TASK PROMPT>
Please reproduce the part of the listing that opens with the line containing "### Wersje transkrypcji" and closes with the line containing "static size_t rioFileWrite(rio", changing "rioFileWrite" to "rioFileWriteBuffer" and leaving all else unchanged. Return only that part.

RECORD EXTRACTS>
※ ※ ※

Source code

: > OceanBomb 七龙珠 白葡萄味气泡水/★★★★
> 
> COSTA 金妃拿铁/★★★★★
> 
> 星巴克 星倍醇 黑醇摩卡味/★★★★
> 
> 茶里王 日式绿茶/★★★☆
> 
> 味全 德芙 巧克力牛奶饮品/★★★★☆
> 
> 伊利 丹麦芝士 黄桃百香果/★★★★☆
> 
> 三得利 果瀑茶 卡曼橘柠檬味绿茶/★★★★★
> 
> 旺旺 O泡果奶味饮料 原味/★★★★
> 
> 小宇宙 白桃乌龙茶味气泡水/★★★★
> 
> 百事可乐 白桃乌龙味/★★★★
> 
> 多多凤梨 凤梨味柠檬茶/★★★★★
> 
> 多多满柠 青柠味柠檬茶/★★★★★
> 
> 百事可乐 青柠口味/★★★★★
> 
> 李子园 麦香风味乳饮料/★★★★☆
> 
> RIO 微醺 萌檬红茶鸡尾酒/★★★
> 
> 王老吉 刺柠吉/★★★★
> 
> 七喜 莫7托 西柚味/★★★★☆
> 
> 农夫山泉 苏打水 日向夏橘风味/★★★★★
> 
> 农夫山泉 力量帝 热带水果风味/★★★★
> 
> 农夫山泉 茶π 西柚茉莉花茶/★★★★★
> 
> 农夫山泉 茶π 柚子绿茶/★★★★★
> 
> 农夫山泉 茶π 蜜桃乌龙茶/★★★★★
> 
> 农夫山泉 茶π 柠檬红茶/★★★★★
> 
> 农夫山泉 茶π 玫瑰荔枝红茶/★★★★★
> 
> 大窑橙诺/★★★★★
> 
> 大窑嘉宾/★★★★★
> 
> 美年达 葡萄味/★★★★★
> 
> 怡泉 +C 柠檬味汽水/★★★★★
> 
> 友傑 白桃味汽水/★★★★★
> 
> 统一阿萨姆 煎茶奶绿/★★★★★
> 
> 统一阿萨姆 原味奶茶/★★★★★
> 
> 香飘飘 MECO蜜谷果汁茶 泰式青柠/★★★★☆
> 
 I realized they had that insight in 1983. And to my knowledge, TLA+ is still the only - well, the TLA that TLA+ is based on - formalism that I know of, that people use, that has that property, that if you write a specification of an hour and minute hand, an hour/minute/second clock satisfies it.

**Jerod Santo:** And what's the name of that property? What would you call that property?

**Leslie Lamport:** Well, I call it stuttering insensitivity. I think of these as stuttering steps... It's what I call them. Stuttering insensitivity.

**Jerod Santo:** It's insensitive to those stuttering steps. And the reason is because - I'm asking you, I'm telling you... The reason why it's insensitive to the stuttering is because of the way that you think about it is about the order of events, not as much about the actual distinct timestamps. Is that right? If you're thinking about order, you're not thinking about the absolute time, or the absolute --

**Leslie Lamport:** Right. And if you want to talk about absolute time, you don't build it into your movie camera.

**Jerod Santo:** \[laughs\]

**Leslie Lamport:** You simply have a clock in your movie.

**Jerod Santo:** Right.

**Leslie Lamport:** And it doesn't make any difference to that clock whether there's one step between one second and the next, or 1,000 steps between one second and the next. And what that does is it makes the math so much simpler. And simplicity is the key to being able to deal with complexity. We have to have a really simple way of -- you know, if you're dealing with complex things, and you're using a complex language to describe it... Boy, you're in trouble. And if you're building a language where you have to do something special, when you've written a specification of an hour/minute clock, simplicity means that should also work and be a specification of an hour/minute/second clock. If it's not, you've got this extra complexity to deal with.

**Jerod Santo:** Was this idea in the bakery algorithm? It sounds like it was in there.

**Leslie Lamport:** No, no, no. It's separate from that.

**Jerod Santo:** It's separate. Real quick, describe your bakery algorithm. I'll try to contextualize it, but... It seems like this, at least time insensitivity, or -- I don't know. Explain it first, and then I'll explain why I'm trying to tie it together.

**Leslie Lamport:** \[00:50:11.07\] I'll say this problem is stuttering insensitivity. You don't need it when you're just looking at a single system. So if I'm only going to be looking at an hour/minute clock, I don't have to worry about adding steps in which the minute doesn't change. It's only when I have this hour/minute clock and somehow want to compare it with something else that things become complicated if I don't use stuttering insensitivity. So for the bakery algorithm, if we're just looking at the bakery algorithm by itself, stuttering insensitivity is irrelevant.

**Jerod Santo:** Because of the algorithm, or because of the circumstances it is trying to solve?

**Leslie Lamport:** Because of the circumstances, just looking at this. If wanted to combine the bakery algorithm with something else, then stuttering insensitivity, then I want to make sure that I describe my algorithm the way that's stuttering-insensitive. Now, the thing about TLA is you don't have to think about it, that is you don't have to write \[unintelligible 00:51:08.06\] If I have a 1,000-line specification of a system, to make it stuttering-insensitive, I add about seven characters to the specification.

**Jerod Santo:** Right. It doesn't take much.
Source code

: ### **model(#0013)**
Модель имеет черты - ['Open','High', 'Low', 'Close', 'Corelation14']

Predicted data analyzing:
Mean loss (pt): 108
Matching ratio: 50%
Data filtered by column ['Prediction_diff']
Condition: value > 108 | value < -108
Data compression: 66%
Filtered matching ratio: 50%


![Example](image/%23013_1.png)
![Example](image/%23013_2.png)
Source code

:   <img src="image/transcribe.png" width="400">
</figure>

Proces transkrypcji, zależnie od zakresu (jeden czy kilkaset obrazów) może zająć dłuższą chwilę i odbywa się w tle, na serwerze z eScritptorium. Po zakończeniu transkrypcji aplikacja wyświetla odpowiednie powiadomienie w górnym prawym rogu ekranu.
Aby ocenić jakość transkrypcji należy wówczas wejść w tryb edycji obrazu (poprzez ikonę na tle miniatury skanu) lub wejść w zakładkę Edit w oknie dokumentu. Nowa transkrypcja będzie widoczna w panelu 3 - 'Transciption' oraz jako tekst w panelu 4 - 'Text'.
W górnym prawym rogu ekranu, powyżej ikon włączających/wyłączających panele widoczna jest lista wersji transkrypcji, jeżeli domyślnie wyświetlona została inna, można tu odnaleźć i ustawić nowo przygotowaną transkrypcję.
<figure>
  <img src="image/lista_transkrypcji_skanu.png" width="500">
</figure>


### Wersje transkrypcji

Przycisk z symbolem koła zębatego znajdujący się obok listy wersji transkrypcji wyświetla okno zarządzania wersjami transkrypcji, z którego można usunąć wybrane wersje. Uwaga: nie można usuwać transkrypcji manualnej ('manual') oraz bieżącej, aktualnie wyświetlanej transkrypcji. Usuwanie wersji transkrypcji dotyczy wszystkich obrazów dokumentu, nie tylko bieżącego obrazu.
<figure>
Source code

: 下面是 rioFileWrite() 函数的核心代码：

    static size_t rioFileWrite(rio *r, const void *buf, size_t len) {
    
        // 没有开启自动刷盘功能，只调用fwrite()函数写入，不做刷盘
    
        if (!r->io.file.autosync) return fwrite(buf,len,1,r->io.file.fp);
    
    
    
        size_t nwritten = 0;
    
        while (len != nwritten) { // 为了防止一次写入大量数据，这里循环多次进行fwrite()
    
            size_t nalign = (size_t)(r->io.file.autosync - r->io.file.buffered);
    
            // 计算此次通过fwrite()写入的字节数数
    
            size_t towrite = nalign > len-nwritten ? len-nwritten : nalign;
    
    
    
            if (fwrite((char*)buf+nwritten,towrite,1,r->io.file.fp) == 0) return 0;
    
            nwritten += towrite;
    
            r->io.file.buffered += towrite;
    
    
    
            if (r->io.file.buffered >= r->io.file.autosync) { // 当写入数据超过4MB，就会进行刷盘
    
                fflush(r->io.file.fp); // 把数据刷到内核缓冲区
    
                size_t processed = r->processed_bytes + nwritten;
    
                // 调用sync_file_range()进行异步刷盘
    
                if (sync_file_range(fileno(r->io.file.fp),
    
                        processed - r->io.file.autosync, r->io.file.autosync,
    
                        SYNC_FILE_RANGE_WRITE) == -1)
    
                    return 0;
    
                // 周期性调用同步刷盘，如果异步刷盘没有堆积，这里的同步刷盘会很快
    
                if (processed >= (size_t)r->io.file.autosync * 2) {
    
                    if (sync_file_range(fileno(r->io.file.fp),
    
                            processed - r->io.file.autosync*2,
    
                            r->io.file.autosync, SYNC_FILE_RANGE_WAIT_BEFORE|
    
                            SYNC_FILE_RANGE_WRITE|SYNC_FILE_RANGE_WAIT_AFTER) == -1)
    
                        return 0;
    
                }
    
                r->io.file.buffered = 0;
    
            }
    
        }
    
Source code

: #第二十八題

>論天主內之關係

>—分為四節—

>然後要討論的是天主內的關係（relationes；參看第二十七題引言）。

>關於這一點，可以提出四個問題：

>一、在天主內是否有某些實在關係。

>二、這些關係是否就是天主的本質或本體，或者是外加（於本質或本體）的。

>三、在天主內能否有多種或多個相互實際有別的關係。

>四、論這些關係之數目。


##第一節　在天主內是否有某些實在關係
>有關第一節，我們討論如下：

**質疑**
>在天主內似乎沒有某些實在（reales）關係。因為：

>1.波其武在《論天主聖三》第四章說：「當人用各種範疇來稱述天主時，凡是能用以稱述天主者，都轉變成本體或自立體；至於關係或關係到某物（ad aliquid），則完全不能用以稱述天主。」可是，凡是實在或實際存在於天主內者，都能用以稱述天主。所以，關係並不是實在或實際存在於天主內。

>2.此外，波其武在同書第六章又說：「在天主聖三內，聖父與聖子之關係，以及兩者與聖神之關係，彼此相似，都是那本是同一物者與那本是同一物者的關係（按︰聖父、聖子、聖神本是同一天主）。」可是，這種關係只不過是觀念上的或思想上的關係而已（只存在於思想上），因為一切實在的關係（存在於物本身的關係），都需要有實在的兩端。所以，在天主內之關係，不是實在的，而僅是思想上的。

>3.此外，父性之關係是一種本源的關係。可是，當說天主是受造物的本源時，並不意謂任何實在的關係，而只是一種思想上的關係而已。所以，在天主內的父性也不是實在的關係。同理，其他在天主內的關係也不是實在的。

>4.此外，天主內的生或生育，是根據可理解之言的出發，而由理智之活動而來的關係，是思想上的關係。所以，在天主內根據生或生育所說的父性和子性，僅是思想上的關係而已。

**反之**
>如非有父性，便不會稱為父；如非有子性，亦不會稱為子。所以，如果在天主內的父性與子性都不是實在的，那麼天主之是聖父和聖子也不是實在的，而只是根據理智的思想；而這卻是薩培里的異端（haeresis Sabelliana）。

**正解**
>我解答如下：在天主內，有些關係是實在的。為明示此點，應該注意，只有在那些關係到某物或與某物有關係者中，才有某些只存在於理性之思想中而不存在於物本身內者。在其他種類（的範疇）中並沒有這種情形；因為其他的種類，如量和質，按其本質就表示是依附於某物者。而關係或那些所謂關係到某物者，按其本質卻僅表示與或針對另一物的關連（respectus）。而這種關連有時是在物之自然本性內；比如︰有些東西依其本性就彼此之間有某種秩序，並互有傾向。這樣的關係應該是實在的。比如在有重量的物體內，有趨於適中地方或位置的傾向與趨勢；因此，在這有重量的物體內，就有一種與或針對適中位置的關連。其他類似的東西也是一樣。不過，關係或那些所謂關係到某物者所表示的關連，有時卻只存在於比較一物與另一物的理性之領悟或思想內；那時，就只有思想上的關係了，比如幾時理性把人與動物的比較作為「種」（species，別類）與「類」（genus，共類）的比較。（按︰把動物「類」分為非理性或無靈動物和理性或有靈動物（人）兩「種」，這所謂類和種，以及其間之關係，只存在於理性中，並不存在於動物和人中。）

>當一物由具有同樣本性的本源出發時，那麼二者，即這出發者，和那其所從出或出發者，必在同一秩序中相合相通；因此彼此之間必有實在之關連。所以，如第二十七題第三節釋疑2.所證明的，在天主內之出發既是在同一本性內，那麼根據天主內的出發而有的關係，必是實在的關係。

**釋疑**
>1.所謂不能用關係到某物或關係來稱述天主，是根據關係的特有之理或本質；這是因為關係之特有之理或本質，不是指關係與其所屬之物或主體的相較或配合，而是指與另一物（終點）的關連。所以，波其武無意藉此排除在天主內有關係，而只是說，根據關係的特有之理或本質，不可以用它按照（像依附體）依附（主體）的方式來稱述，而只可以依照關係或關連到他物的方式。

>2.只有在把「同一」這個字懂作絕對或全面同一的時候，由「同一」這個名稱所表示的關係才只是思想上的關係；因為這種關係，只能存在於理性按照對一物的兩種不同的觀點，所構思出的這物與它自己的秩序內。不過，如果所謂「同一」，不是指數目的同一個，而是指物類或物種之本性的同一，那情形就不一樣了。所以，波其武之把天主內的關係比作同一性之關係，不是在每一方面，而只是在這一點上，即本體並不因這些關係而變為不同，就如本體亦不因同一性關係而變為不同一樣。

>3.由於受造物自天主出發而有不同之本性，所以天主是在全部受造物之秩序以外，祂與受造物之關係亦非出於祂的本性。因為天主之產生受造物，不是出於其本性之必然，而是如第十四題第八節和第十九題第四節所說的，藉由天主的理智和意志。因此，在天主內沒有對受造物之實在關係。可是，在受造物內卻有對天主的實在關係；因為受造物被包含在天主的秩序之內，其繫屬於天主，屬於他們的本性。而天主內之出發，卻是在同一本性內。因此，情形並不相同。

※ ※ ※

WRITTEN ANSWER>
### Wersje transkrypcji

Przycisk z symbolem koła zębatego znajdujący się obok listy wersji transkrypcji wyświetla okno zarządzania wersjami transkrypcji, z którego można usunąć wybrane wersje. Uwaga: nie można usuwać transkrypcji manualnej ('manual') oraz bieżącej, aktualnie wyświetlanej transkrypcji. Usuwanie wersji transkrypcji dotyczy wszystkich obrazów dokumentu, nie tylko bieżącego obrazu.
<figure>
Source code

: 下面是 rioFileWriteBuffer() 函数的核心代码：

    static size_t rioFileWriteBuffer(rio *r, const void *buf, size_t len) {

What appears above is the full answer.